Now that I've burst the bubble of happiness about Halo Top being low calorie and good for you, what do you do when you want ice cream? My recommendation is to eat it but in small amounts. A pint at a time is too much, my graduate school experimentation being a case in point. I didn't feel all that great after downing a whole pint. A serving of ice cream is half a cup, although a cup is a more realistic measure of how much most people have at one sitting (unless they're spooning Halo Top up out of the container). A cup of ice cream probably is a gracious plenty for most people, particularly if they lead sedentary lifestyles. Plenty of options exist for lower-fat and reduced sugar ice creams, but I think the best are the ones with fewer additives and strange ingredients. I also like to make my own ice creams, frozen yogurts, and sherbets. That way, I know what's in them. Admittedly, making your own frozen treats is more trouble than buying them, but the homemade versions, in part because they are more work, are special and fresher tasting.

The ice cream I'm offering you below--Strawberry Ripple--keeps the fat and sugar reasonably in check but is, nonetheless, a treat. It's sweet, smooth, and tastes of fresh strawberries and cream. The ice cream also is simple to prepare--no cooking--and made with ingredients that are easy to find. Try it, share it, and enjoy it!

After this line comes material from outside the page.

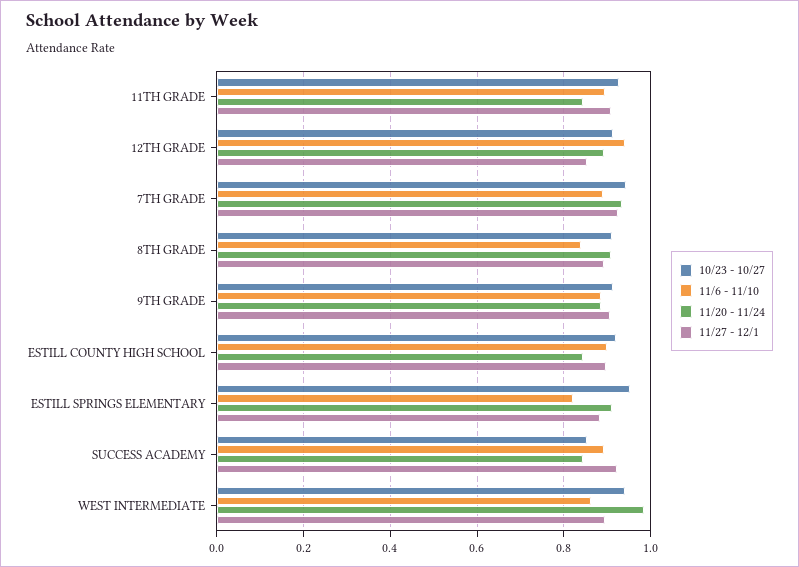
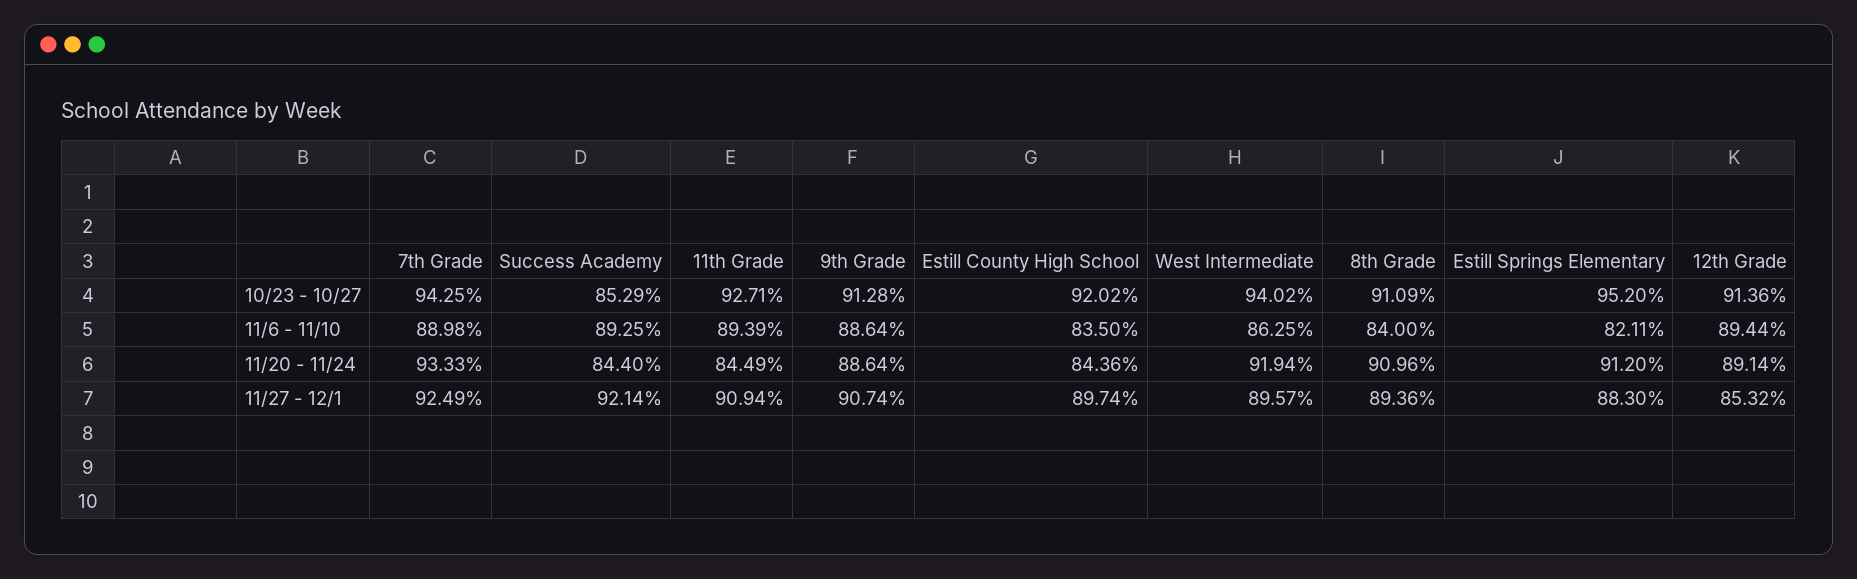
11/6 - 11/10, 12TH GRADE: 0.94 -> 0.8944
11/6 - 11/10, ESTILL COUNTY HIGH SCHOOL: 0.9 -> 0.835
11/20 - 11/24, WEST INTERMEDIATE: 0.98 -> 0.9194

Homemade Strawberry Ripple Ice Cream

Strawberry Ripple Ice Cream -- Serves 6+

1 14-ounce can of sweetened condensed milk

1 1/2 cups of half and half

1/2 cup of low-fat milk (1 percent)

1 teaspoon of vanilla

1/8 teaspoon of salt

1 pound of strawberries, washed and capped

2 tablespoons of lemon juice

2 tablespoons of sugar

In a large bowl, whisk together the sweetened condensed milk, half and half, milk, vanilla, and salt until thoroughly combined. Refrigerate the mixture for at least two hours. Combine the strawberries, lemon juice, and sugar in a blender (I use a smoothie maker, doing it in two batches) and process them until only small bits of strawberries remain. Refrigerate the strawberry mixture for at least two hours. When you're ready to make the ice cream, add the sweetened condensed milk mixture to your ice cream freezer and chill/begin freezing it according to the freezer manufacturer's instructions. When the ice cream is partially frozen, add half (about a cup) of the strawberry mixture and continue freezing the ice cream until it's ready. Remove the ice cream from the freezer container and swirl in the remaining strawberry mixture, creating ripples of strawberry puree in the ice cream. Put the ice cream in a freezer-safe container and place it in the freezer for at least an hour until it firms up. If you've frozen the ice cream overnight, you may want to let it stand on the counter for 5 minutes or so before you try to scoop it.